Wolfe Ryder’s eyes were the color of amber. She murmured a response to his friendly greeting and wondered, a little wildly, if anyone in the Ryder family had eyes of a common color.
Things grew very confusing for a while. Wolfe mistakenly tried to put her in with James, only to be sharply corrected by Cloud. She got no chance to ask about when she would be taken to Harper’s and soon found herself alone in the room she had been shown to, a steaming bath readied and waiting for her. Setting aside all her questions a little while longer, she started to shed her dusty clothes.
Sinking into the hot water with a sigh of near ecstacy, Emily felt almost cheerful.
There was nothing, she decided, that could better soothe any pain than a soak in a hot bath. She hoped it would work to lift her spirits. There was very little time left to be with Cloud and she did not want to spend it sulking. Closing her eyes as she soaked, she told herself firmly that she would not give Cloud any reason to think that his callous disposal of her mattered one little bit.
Cloud frowned as he watched Emily seated across from him at the kitchen table. She was in much better spirits and, although the meal Wolfe had set before them was hearty, he doubted it was the cause of her greatly improved mood. It irritated him, for he could no longer feel certain that she cared about leaving him.

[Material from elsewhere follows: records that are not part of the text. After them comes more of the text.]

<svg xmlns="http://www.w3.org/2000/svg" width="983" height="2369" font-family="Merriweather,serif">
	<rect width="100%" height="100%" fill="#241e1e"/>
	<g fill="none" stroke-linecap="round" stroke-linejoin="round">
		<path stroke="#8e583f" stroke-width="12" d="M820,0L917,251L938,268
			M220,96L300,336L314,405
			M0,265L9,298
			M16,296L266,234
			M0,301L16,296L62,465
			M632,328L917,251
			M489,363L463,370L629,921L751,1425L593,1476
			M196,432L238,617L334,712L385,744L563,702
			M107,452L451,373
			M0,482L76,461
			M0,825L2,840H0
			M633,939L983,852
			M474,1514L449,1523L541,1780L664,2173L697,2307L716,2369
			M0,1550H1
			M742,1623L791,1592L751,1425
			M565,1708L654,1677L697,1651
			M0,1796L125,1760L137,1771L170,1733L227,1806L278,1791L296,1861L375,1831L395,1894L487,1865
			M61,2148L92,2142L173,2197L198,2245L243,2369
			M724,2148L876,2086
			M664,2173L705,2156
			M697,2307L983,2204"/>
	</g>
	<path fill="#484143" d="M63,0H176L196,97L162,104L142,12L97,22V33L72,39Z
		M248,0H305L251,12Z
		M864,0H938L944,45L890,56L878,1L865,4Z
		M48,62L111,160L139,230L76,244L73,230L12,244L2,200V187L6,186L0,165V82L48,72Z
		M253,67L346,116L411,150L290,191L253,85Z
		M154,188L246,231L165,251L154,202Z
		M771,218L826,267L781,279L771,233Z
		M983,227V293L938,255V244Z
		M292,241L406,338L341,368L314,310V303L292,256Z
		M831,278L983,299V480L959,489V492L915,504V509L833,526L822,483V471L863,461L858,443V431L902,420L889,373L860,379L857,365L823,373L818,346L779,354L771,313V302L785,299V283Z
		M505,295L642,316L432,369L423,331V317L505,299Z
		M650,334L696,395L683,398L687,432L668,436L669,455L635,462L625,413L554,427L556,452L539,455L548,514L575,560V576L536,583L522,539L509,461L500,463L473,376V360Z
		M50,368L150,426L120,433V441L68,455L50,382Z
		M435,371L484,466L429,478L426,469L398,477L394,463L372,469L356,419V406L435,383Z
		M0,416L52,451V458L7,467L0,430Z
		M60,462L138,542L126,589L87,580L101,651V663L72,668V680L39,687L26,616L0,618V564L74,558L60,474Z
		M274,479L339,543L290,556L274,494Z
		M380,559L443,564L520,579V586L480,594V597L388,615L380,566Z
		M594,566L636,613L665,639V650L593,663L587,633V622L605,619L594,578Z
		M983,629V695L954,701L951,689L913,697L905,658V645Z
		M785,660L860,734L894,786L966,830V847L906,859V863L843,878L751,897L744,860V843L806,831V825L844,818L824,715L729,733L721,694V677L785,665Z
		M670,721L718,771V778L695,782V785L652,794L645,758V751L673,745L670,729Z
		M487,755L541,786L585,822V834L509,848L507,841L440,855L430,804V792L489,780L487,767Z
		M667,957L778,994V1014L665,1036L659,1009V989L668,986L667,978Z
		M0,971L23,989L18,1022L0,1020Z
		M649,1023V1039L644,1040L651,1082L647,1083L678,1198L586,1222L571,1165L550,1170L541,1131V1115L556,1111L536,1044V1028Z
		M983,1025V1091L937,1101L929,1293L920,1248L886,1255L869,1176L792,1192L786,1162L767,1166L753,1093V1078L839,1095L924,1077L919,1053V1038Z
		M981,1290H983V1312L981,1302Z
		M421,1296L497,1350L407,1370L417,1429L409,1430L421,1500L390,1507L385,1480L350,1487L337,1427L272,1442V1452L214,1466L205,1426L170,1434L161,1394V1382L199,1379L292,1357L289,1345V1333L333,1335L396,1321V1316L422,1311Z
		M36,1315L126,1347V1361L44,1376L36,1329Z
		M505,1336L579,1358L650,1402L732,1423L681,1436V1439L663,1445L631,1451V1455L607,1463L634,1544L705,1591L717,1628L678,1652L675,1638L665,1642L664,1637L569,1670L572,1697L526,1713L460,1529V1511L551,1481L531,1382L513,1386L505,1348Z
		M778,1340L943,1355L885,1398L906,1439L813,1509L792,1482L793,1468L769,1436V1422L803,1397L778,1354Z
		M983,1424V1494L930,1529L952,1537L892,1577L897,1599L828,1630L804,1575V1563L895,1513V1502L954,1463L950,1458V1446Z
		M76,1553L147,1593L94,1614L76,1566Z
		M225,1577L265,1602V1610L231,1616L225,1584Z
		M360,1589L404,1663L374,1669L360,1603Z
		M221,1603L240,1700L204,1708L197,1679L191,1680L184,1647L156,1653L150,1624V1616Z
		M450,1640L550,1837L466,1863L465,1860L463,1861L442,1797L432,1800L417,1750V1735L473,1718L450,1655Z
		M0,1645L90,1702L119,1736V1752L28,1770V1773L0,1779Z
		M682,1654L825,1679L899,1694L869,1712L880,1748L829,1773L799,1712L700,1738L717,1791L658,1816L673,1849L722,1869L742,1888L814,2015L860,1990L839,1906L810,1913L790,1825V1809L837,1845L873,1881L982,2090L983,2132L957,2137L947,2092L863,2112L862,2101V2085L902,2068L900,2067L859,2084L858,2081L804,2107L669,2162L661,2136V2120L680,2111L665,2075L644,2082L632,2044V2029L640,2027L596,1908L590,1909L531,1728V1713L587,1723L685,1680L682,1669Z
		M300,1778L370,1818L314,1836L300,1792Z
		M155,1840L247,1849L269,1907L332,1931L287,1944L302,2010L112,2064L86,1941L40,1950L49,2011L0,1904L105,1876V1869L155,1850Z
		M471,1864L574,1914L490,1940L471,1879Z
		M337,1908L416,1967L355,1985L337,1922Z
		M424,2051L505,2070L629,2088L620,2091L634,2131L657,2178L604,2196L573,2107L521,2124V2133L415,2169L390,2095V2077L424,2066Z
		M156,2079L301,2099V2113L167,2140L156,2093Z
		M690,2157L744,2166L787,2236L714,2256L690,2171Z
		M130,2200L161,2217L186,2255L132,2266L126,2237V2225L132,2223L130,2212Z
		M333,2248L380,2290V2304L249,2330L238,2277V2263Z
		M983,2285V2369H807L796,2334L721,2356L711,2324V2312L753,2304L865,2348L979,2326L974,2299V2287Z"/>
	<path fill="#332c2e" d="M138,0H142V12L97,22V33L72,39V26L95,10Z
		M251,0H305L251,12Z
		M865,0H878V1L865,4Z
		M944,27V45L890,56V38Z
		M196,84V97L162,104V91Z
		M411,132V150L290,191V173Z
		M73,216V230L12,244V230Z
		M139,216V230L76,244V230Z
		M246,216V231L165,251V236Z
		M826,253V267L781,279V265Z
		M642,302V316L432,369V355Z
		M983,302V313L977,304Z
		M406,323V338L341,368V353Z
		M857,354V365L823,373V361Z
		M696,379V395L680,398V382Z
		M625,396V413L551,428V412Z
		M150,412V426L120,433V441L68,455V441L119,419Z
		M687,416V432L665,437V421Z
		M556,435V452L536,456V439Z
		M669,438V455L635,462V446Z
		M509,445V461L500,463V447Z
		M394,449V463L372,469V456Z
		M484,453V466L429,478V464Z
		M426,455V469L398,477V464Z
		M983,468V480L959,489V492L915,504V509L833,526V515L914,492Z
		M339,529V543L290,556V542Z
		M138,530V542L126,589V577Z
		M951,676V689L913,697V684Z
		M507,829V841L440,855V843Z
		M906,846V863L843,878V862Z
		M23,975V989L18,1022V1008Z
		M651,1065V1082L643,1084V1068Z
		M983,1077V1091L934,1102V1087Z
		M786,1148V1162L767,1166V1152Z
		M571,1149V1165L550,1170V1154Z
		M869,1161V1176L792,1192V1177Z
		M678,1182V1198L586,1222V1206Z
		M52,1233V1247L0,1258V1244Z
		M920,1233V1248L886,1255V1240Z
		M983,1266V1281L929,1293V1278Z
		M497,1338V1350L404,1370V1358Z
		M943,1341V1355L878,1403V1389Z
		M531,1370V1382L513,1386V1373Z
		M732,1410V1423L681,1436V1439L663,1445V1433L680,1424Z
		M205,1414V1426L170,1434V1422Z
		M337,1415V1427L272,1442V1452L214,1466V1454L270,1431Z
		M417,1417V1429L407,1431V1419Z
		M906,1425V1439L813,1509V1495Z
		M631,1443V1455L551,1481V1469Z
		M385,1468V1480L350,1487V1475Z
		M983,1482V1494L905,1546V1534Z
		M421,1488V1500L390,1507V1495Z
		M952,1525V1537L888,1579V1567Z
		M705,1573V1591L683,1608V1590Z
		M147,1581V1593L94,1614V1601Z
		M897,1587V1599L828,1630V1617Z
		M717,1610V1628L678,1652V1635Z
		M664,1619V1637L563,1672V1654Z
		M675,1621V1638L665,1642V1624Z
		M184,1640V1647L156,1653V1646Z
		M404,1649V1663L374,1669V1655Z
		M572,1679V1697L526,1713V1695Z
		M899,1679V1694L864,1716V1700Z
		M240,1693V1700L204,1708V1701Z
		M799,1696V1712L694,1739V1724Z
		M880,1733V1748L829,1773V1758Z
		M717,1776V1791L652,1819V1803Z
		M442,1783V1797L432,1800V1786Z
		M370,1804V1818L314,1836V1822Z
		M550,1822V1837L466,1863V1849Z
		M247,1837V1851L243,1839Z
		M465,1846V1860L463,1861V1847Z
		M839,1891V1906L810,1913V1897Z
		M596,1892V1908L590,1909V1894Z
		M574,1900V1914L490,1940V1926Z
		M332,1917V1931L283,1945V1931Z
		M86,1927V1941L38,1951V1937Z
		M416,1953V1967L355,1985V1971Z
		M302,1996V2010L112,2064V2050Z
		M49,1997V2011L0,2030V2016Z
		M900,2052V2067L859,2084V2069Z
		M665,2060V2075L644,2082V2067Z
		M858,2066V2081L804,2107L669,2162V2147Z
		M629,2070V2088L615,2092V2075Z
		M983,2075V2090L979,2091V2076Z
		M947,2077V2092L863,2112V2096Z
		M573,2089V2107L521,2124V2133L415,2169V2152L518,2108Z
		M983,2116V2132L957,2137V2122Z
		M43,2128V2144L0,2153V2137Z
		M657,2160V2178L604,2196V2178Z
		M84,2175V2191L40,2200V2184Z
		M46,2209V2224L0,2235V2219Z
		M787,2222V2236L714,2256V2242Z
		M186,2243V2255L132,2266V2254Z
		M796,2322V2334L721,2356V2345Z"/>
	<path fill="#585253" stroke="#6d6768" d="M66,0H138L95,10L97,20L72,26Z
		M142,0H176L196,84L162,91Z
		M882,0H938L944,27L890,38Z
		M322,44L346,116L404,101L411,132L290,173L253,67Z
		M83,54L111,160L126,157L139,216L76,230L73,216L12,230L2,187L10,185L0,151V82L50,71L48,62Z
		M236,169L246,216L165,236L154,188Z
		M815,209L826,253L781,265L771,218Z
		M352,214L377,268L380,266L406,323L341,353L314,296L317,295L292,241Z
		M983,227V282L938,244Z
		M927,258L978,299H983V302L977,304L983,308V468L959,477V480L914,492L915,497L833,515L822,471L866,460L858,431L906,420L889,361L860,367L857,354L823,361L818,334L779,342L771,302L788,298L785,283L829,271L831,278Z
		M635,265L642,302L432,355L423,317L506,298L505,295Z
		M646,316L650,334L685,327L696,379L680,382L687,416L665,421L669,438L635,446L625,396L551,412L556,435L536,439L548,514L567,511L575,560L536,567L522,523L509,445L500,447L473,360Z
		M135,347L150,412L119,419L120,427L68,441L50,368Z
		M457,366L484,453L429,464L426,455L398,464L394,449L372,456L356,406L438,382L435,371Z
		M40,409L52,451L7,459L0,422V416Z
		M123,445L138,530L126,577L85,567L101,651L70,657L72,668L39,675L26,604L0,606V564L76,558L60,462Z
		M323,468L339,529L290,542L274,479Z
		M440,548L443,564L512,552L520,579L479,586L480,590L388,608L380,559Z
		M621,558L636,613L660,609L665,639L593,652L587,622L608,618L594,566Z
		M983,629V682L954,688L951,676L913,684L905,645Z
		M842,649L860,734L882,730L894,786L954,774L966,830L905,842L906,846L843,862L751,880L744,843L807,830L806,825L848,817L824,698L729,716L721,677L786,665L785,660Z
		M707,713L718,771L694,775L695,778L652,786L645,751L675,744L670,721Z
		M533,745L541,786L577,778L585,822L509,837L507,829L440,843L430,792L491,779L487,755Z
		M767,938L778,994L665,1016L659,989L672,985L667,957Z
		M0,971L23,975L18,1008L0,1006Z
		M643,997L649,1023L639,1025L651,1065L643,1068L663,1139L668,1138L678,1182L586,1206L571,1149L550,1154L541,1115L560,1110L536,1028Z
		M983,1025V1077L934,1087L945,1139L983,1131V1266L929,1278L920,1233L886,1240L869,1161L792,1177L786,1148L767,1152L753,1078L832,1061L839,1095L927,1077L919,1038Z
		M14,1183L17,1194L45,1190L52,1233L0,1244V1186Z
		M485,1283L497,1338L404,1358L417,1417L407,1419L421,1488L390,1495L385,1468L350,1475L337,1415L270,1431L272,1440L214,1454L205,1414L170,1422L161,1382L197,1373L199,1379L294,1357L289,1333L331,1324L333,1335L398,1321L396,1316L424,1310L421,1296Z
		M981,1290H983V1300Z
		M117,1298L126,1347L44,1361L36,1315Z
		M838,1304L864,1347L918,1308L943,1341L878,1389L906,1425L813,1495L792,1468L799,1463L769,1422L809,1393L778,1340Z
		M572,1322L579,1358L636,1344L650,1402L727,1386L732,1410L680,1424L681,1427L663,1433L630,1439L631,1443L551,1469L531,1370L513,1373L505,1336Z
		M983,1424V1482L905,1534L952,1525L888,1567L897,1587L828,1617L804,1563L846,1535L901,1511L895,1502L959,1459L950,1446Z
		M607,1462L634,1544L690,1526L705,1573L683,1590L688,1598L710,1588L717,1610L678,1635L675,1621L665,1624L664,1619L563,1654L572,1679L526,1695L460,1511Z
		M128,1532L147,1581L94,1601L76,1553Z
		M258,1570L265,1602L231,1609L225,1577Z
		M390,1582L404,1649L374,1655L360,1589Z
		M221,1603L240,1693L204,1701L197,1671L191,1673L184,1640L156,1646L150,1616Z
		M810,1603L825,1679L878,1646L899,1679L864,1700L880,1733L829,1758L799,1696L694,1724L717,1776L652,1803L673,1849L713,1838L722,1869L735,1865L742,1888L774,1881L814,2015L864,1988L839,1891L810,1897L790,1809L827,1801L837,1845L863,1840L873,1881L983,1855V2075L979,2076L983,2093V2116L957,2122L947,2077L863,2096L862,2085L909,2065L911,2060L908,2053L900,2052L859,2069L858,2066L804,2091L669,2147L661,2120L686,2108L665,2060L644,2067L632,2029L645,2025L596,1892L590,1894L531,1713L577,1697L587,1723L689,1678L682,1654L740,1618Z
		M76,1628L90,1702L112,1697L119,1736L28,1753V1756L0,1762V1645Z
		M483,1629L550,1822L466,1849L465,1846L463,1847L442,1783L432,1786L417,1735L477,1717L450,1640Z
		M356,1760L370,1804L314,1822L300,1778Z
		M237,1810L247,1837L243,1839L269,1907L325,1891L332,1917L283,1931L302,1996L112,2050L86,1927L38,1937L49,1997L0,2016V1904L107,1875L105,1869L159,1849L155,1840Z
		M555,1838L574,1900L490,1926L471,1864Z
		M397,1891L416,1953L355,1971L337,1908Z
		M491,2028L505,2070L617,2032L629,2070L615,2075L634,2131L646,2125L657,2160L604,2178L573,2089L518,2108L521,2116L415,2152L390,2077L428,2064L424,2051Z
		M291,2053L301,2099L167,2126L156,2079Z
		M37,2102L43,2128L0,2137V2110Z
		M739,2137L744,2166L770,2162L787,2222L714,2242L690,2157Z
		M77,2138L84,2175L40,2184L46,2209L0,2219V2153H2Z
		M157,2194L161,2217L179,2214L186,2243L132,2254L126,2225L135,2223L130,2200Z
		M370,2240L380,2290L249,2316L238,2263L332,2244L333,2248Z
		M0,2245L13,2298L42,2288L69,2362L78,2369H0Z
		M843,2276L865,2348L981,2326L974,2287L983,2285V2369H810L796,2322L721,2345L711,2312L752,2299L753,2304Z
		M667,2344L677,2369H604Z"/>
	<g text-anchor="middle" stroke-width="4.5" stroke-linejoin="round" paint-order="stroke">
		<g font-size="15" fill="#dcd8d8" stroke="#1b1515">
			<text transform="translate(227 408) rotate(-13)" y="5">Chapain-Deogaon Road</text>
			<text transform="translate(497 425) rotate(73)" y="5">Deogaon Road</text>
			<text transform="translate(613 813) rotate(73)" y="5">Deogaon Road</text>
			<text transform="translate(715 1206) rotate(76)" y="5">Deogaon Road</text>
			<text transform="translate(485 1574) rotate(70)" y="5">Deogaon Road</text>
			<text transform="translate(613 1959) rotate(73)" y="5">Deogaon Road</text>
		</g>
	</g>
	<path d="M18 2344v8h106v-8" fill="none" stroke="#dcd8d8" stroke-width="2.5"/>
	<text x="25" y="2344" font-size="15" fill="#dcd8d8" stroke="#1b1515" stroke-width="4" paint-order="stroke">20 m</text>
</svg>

“By the way, Cloud,” she asked, interrupting his increasingly dark thoughts. “When do I go to Harper’s?”
“In the morning.”
It was not only his curt reply that surprised her but the news that she still had one more night with him. She was cross that he was so slow to tell her what plans had been made, but she quickly shook that irritation aside. She was being given one more night with Cloud and she was determined to make the best of it. It could well be the last chance she had to change his mind about leaving her and to make a few more memories to cherish in what began to look like a very barren future.